What to do: From the line that contains "Date|Projected weight|Loss" down to the last line of the data below, transcribe every line exactly.

Data provided:
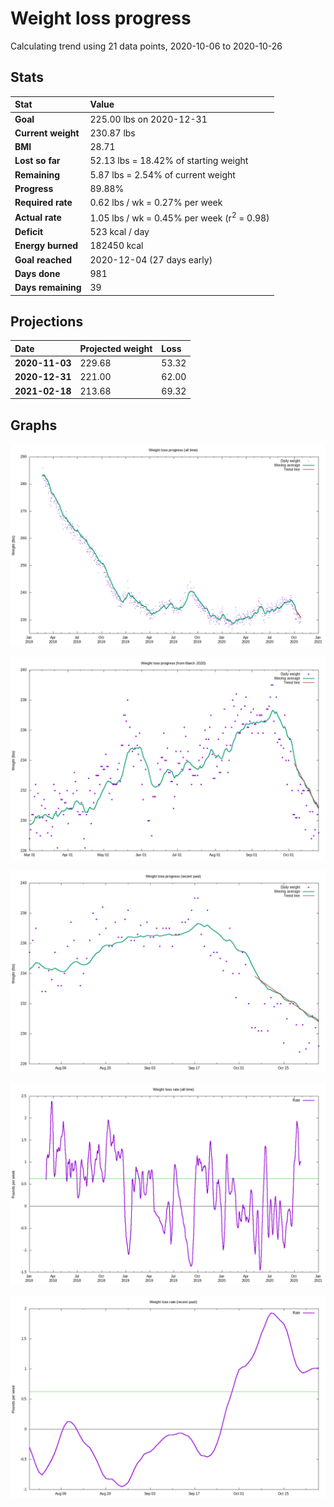 # Weight loss progress

Calculating trend using 21 data points, 2020-10-06 to 2020-10-26

## Stats

Stat|Value
:-|:-
**Goal**|225.00 lbs on 2020-12-31
**Current weight**|230.87 lbs
**BMI**|28.71
**Lost so far**|52.13 lbs = 18.42% of starting weight
**Remaining**|5.87 lbs =  2.54% of current  weight
**Progress**|89.88%
**Required rate**|0.62 lbs / wk = 0.27% per week
**Actual rate**|1.05 lbs / wk = 0.45% per week  (r<sup>2</sup> = 0.98)
**Deficit**|523 kcal / day
**Energy burned**|182450 kcal
**Goal reached**|2020-12-04 (27 days early)
**Days done**|981
**Days remaining**|39

## Projections

Date|Projected weight|Loss
:-|:-|:-
**2020-11-03**|229.68|53.32
**2020-12-31**|221.00|62.00
**2021-02-18**|213.68|69.32

## Graphs

![](weight-graph-alltime.png)

![](weight-graph-covid.png)

![](weight-graph-recent.png)

![](rate-graph-alltime.png)

![](rate-graph-recent.png)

Answer to this problem:
Date|Projected weight|Loss
:-|:-|:-
**2020-11-03**|229.68|53.32
**2020-12-31**|221.00|62.00
**2021-02-18**|213.68|69.32

## Graphs

![](weight-graph-alltime.png)

![](weight-graph-covid.png)

![](weight-graph-recent.png)

![](rate-graph-alltime.png)

![](rate-graph-recent.png)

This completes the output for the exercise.